Aos said his conclusions were that a focus of effective strategies on high risk populations and research-proven treatment programs, combined with certainty (not necessarily severity) of punishment are effective. He said cost-benefit tough-minded analysis is essential, and that not all things that “work” are sound, economically.

The Oklahoma City conference came at a time of national introspection and policy examination as policymakers seek less expensive, and more effective, means to protect public safety and provide a way back to law-abiding lives for more of those presently incarcerated, or on their way to incarceration.

President Pro Tem Bingman spoke briefly to attendees, praising his colleague Steele for leadership in seeking effective criminal justice strategies.
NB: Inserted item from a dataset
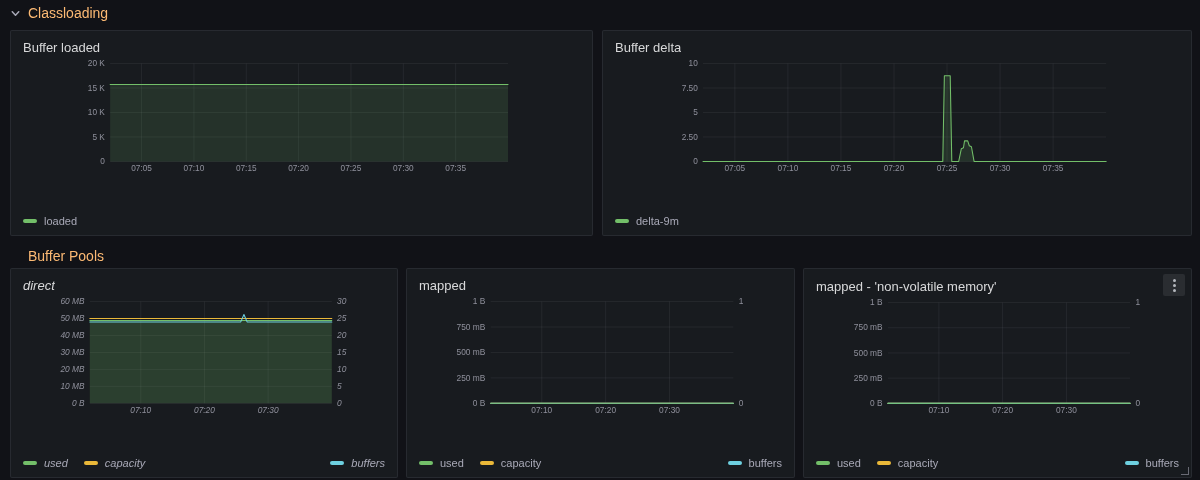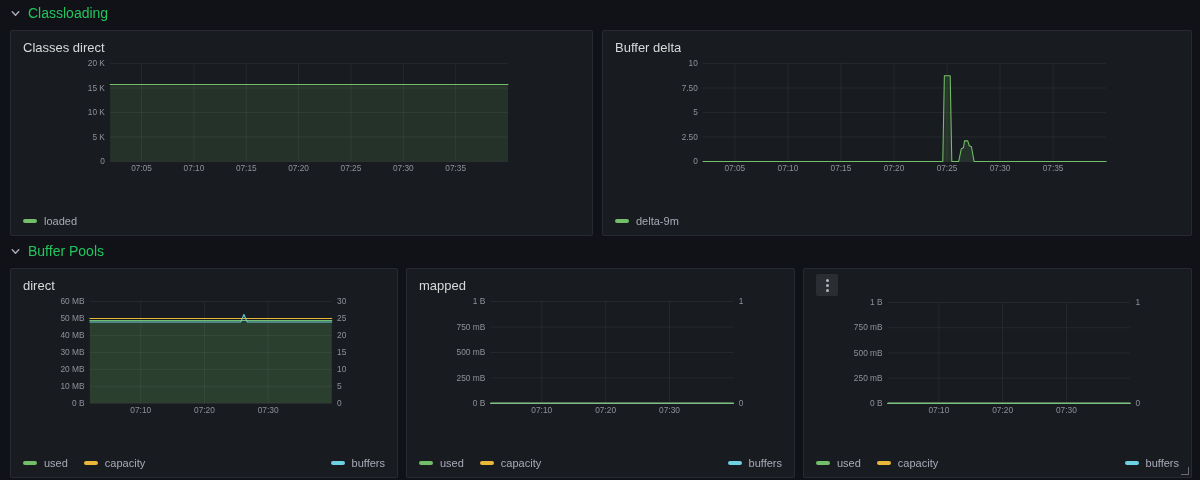"Classloading" .section-header { color: #22c55e -> #fdba74 }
A brief video from a Texas legislator outlined the Lone Star State's shift, over several years, from incarceration-based strategies to mixed approaches for making criminal justice systems more effective.

Speaker Steele -- pressing for significant changes in Oklahoma's criminal justice system –
is sponsoring House Bill 2131, which would change the “default sentencing structure” from consecutive to concurrent terms, facilitate eligibility for community sentencing and Global Position System Monitoring programs, and limit the involvement of Oklahoma's governor in parole decisions for non-violent offenders. Steele began a push for major reforms last fall.

The technical presentations were sophisticated and evidence-based, providing fodder for what is becoming one of the most significant issues before the Oklahoma Legislature. However, the emotional highlight of the conference came in the personal testimonies of three women involved with WIR.

Before the trio gave the force of their stories to bolster the data analysis and study, WIR director Mimi Tarrasch and Santee provided details on the accountability systems that make the program effective, much more than an accumulation of good intentions.

Elsewhere in America, coalition groups like “Right on Crime” have recently reinvigorated policy alternatives pressed in past decades decades by groups like Justice Fellowship and Prison Fellowship. At last month's Conservative Political Action Conference in the nation's capital, Right on Crime organized a major panel discussion focused exclusively on sentencing alternatives and lower-cost approaches to protecting the public while incapacitating the most violent offenders.

Working through a much busier travel schedule than in recent years Patrick Nolan of California, a leading advocate of criminal justice reform based at Prison Fellowship, has become a leading spokesman for Right on Crime.